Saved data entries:
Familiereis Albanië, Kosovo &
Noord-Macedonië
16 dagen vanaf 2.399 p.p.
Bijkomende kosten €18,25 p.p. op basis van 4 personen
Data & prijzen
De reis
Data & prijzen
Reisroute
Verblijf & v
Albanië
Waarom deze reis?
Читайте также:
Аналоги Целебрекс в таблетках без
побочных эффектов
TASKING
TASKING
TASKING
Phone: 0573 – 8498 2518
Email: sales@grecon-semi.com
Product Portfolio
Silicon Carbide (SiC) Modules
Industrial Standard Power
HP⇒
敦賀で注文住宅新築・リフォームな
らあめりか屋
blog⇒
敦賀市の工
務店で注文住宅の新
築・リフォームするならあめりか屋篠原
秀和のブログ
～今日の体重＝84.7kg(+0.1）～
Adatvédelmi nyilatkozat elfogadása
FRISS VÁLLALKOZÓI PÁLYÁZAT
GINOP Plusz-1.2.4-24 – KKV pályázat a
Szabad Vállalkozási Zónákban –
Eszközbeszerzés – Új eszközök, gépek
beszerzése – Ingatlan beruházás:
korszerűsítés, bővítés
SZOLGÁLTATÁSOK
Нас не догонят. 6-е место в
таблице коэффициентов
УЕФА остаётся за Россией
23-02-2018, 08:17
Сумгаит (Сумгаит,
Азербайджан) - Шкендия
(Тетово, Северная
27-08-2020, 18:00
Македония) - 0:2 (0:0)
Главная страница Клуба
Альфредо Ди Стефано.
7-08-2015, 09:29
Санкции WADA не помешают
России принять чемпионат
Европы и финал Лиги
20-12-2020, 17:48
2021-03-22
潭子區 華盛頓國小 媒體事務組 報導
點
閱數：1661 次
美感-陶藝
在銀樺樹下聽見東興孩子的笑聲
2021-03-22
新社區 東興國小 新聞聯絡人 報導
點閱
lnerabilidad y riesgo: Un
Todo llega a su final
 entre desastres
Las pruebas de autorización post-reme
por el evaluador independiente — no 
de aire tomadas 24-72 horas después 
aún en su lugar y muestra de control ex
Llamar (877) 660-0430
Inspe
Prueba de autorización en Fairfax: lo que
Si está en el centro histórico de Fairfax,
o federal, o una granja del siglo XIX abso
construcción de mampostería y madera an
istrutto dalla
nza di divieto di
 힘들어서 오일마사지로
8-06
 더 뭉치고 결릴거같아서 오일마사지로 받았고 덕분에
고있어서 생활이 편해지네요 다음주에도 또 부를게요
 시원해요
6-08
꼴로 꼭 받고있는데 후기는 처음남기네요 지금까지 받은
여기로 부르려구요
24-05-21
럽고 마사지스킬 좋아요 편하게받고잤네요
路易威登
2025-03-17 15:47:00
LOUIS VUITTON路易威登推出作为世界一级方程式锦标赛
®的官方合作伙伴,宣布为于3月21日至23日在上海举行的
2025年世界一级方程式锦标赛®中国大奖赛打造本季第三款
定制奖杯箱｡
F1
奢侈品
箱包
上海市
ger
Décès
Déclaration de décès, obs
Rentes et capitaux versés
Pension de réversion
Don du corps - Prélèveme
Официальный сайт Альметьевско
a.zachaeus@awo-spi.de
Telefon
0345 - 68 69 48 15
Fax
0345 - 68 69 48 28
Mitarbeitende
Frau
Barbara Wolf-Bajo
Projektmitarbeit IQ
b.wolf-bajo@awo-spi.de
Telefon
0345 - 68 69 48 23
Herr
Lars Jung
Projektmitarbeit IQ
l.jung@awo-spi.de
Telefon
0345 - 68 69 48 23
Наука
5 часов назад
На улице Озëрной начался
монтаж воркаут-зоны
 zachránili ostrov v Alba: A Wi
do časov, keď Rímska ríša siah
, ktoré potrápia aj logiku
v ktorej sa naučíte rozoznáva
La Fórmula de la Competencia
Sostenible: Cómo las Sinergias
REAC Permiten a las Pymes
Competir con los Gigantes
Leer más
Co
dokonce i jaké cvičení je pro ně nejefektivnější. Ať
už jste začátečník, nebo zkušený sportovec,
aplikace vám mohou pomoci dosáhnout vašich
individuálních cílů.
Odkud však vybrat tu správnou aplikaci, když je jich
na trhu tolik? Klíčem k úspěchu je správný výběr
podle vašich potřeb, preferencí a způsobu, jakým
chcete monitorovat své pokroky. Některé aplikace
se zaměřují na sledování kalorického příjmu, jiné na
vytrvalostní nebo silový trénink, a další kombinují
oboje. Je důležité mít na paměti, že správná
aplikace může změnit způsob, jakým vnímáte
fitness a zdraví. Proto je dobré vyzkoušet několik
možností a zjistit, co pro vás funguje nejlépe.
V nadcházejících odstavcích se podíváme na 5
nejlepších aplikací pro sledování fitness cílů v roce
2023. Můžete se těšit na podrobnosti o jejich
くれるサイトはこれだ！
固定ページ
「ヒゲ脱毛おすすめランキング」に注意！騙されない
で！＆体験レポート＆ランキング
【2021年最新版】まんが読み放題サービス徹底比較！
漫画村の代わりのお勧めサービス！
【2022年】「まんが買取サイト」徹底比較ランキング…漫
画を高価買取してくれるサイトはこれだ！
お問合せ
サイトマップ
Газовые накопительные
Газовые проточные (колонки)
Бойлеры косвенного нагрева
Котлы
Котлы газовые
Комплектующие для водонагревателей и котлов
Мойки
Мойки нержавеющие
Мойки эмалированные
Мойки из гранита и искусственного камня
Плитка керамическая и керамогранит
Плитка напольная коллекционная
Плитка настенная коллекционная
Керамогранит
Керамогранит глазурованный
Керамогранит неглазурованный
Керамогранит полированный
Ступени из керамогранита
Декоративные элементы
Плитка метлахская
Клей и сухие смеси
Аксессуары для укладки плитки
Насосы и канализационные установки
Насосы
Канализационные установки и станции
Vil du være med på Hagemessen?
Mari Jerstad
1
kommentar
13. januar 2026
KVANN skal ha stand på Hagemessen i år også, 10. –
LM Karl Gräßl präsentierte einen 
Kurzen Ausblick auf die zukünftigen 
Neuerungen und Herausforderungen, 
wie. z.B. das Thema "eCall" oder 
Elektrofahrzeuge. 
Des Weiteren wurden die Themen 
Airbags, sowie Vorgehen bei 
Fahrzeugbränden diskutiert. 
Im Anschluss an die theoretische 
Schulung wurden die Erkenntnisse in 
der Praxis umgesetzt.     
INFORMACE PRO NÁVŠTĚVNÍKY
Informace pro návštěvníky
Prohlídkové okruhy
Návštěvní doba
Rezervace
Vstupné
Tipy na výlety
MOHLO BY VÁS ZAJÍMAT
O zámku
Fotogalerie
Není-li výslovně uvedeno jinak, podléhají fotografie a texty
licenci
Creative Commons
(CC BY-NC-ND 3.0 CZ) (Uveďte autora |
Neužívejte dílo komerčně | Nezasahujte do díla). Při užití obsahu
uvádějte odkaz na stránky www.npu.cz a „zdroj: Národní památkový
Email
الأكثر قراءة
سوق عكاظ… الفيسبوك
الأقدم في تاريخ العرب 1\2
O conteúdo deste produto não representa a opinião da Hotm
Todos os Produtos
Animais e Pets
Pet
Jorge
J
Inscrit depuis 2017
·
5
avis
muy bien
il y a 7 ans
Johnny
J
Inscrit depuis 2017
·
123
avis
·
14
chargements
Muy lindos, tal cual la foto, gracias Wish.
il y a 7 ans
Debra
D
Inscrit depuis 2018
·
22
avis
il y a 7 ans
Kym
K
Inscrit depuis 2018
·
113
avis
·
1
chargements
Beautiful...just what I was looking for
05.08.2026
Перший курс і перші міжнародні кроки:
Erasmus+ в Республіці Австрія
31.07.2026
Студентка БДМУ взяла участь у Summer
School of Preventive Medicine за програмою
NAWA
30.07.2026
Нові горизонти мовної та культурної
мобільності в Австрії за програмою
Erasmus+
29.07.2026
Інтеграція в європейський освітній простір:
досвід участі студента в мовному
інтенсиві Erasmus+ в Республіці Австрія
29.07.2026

**WHAT THIS TASK INVOLVES:**
Copy each line exactly, beginning at the one with "Студентка БДМУ взяла участь у Summer" and stopping after the last line of the entries. Include nothing else.

**RESPONSE TO THIS TASK:**
Студентка БДМУ взяла участь у Summer
School of Preventive Medicine за програмою
NAWA
30.07.2026
Нові горизонти мовної та культурної
мобільності в Австрії за програмою
Erasmus+
29.07.2026
Інтеграція в європейський освітній простір:
досвід участі студента в мовному
інтенсиві Erasmus+ в Республіці Австрія
29.07.2026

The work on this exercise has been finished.